Abstract
The STOP project aims at expanding and consolidating the multi-disciplinary evidence base upon which effective and sustainable policies can be built to prevent and manage childhood obesity. STOP also aims at creating the conditions for evidence to translate into policy and for policy to translate into impacts on the ground. The primary focus of STOP is on the cumulative impacts of multiple and synergistic exposures in vulnerable and socially disadvantaged children and their families, which must be a priority target for the fight against childhood obesity in Europe to reach a tipping point and succeed. STOP will identify critical stages in childhood at which interventions can be most effective and efficient.

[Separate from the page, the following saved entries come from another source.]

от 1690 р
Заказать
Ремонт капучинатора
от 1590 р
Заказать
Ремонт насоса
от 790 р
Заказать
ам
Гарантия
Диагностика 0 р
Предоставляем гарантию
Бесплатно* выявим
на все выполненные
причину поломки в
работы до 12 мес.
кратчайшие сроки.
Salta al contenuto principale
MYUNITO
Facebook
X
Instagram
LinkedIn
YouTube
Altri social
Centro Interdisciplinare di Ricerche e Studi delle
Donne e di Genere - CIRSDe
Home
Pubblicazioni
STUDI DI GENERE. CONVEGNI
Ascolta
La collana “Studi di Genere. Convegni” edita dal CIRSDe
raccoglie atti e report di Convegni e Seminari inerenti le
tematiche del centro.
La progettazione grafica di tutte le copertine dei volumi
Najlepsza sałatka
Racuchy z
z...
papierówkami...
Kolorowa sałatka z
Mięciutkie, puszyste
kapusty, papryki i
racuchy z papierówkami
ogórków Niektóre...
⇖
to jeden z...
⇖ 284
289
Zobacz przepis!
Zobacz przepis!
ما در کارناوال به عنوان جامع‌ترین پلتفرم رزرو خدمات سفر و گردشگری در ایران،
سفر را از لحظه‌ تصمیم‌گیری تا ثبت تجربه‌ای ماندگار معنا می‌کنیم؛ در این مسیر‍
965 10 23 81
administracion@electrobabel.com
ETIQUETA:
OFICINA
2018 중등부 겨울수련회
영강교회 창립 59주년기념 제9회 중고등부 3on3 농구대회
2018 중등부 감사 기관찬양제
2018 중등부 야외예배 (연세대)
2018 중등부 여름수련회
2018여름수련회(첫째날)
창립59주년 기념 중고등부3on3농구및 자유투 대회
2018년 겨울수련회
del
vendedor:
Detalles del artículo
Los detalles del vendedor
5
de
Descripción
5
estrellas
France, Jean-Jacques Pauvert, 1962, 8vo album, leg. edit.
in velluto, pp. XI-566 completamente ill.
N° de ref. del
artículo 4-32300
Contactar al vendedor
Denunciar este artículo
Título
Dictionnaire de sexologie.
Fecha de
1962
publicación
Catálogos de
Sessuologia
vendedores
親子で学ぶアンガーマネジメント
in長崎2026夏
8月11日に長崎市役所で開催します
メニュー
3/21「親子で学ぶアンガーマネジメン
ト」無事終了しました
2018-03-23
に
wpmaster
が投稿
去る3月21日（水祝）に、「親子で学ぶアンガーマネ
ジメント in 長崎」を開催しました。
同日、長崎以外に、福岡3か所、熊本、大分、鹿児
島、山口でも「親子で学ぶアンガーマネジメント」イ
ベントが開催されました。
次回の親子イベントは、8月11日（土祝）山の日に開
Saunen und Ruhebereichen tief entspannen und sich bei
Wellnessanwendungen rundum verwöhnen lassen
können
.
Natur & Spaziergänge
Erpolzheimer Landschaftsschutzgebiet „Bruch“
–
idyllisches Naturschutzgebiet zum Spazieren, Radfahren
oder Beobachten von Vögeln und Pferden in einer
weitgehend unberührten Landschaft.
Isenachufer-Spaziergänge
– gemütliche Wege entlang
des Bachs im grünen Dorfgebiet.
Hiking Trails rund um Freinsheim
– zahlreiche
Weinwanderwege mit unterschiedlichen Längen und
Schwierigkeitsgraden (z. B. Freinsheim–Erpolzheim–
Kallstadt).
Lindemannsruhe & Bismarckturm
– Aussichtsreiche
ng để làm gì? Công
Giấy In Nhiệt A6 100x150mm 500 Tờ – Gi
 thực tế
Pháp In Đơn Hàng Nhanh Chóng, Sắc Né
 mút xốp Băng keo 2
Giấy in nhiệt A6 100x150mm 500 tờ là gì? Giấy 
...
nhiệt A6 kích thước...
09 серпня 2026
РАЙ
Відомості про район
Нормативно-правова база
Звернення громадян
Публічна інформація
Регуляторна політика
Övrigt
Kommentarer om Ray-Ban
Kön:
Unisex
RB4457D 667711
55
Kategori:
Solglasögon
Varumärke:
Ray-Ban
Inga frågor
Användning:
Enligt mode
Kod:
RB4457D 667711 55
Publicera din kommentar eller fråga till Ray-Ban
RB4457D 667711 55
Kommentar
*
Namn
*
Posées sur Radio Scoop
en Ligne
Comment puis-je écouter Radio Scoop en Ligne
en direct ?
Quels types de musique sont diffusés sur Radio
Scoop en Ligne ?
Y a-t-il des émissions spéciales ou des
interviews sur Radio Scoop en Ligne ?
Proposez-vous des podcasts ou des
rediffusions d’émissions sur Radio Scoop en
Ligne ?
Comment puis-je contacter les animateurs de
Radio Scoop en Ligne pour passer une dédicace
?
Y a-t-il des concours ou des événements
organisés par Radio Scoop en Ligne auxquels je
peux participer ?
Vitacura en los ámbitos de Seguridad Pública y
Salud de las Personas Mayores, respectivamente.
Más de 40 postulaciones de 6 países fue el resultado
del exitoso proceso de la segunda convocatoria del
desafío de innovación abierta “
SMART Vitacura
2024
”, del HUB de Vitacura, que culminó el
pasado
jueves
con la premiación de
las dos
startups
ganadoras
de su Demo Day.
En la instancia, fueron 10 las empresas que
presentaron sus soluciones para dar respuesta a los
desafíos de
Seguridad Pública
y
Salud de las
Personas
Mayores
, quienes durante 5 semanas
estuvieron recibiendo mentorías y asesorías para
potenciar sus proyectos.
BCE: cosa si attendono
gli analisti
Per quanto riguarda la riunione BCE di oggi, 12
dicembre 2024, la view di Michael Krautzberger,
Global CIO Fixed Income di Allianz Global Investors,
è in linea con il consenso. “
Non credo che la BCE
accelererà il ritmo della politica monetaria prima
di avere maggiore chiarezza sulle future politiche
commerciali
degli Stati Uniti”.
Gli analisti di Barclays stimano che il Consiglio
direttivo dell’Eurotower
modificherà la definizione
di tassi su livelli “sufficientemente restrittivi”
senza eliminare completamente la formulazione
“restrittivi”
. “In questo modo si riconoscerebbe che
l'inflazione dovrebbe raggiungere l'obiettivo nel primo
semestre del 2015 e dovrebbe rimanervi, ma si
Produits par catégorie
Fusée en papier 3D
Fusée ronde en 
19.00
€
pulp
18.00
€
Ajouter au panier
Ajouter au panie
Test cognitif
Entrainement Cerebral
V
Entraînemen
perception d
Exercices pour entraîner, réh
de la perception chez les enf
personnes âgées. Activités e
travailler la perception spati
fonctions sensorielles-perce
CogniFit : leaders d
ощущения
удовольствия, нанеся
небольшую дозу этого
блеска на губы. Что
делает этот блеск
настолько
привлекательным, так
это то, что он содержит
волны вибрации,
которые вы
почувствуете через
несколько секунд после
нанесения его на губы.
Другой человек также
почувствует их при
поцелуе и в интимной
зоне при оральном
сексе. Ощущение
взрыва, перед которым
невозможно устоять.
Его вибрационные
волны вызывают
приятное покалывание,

STOP is covering the whole umbrella of different research disciplines, to be able to understand and produce useful policy recommendations for complex issues such as childhood obesity. It is providing basic clinic research insights, comprehensive epidemiological data, study and overview of different public health-oriented measurements, understanding of stakeholders networking and effective communication. It builds on the observation that many interventions deployed by governments have failed to improve health-related behaviours in a sustained way over the life cycle. Little has been done to combine and triangulate different sources of biological, socio-economic and behavioural data to look at the overall, long-term consequences of an intervention on nutrition and metabolic health. Therefore, among other things, STOP focuses on the core idea that obesity has multiple and diverse characterisations, and therefore that one-size-fits-all policy approaches to childhood obesity are bound to fail, and the scientific component of the project is designed to recognise diversity and support the development of tailored solutions.